We arrived in Croatia in Zadar by one of these ferries from Ancona and returned there by the Marko Polo from Split (journey times around 8 hours – one leg was overnight). Ancona is an easy couple of hours train ride from Bologna. Arriving and departing from Split is so easy as the ferry terminal is right by the bus and rail stations and a short walk from the city centre. Ancona is another story! Arriving at Ancona station one can take the free bus (number 12) to the ferry terminal which is adjacent to the town centre (worth a visit). We chose to walk (about 20 minutes). However tickets cannot be picked up at the ferry terminal! One has to catch the free bus 20 at the terminal to another office in between Ancona main rail station and the maritime station and way off the road we walked! Then one has to catch the free bus back (and hope the driver who dropped you off waits for you!). All foot passengers were caught out by this one and some Blueline passengers had to sprint for their earlier departure – it could only happen in Italy! In conclusion – if departing from Ancona try to have your tickets issued in advance or leave enough time to do all the above. Anytime left in hand could be used to explore the lovely city of Ancona.
An excellent tourist agency based in Split and run by the excellent Vilma Butorac-Štimac is maestral. Vilma is Bosnian born and specialises in trips to Bosnia, Croatia and Macedonia using her expansive local knowledge and contacts.
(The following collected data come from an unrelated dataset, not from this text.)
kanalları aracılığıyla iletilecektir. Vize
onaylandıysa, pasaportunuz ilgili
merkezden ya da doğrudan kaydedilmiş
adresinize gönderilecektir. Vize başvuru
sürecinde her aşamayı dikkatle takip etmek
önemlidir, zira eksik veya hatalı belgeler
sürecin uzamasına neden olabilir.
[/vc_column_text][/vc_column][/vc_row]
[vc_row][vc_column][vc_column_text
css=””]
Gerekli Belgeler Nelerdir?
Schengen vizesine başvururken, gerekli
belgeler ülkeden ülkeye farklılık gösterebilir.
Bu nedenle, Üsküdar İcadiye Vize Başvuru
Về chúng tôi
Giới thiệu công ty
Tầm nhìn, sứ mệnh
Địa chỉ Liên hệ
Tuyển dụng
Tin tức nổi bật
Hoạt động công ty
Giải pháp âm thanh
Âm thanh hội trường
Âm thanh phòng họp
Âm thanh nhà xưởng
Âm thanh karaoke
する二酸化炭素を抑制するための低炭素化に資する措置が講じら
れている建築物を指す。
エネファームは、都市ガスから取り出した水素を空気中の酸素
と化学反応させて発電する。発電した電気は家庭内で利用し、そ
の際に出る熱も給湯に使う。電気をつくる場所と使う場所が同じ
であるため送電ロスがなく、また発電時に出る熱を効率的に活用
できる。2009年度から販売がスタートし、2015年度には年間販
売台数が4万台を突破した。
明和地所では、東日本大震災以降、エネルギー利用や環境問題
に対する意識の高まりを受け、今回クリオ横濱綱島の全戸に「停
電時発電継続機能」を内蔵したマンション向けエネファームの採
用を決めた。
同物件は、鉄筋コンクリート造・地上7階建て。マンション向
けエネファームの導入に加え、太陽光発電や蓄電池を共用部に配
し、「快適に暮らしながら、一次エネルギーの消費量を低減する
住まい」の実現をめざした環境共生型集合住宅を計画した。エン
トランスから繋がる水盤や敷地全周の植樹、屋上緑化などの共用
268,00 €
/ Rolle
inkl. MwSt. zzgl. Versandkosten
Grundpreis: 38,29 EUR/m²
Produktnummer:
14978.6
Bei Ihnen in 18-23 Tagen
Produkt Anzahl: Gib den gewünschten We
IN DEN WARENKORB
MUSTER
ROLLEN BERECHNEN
She also runs steam train trips in these countries.
I hope somebody with railway experience can tell me what these rail signs I found at Bologna and Ancona mean. I can’t fathom them out. A game of bingo or some kind of Latin square for the amusement of waiting passengers?
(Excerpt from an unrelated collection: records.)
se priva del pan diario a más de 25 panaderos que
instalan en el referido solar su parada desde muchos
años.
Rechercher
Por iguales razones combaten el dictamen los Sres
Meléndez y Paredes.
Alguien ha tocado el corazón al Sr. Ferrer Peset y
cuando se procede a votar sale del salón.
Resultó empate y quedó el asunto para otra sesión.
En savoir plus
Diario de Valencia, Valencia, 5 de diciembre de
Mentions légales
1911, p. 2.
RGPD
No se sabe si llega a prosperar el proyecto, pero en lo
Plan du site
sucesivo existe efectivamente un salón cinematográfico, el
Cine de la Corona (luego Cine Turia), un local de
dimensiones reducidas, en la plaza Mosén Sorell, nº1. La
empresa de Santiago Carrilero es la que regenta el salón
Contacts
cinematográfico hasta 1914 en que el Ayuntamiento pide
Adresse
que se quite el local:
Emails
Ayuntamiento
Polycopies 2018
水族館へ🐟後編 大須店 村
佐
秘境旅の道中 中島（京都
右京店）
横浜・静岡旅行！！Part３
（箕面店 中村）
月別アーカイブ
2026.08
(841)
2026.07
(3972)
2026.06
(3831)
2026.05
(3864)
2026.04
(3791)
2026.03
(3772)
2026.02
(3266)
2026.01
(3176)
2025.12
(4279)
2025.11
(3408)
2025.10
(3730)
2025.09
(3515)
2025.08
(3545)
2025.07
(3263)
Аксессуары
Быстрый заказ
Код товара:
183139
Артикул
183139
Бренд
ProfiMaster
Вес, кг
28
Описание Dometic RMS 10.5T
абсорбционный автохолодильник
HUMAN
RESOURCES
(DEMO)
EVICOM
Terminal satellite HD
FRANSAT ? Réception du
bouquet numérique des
Our return train trip from Bologna to Munich took us through the amazing Brenner pass. Unfortunately we observed the plight of the refugees that are attempting to move on from Italy to countries further North. At no point did we feel threatened by the events, more saddened at the plight and treatment given to these unfortunates. From Trento onwards various officials from Italy and possibly Austria identified refugees – took any passports then moved them all to the final carriage of the train. We were never asked for our passports or where we were going. The train arrived at Brenner and I was informed that the rear carriage would be “cleared” for us to sit in (our carriage’s AC had failed in high heat). The Austrian officials then led these people away from the platform. Not a nice thing to see but again we did not witness any violence or feel threatened, though on another day…
One of my wishes is to travel to Iran. Here is an interesting article in the Times on Saturday 25th July. The route through Turkey by private train is opening up again – Lernidee are a German company and regent-holidays – a British firm offering this service. However the recent events in Turkey with ISIS and the Kurds need to be kept in mind.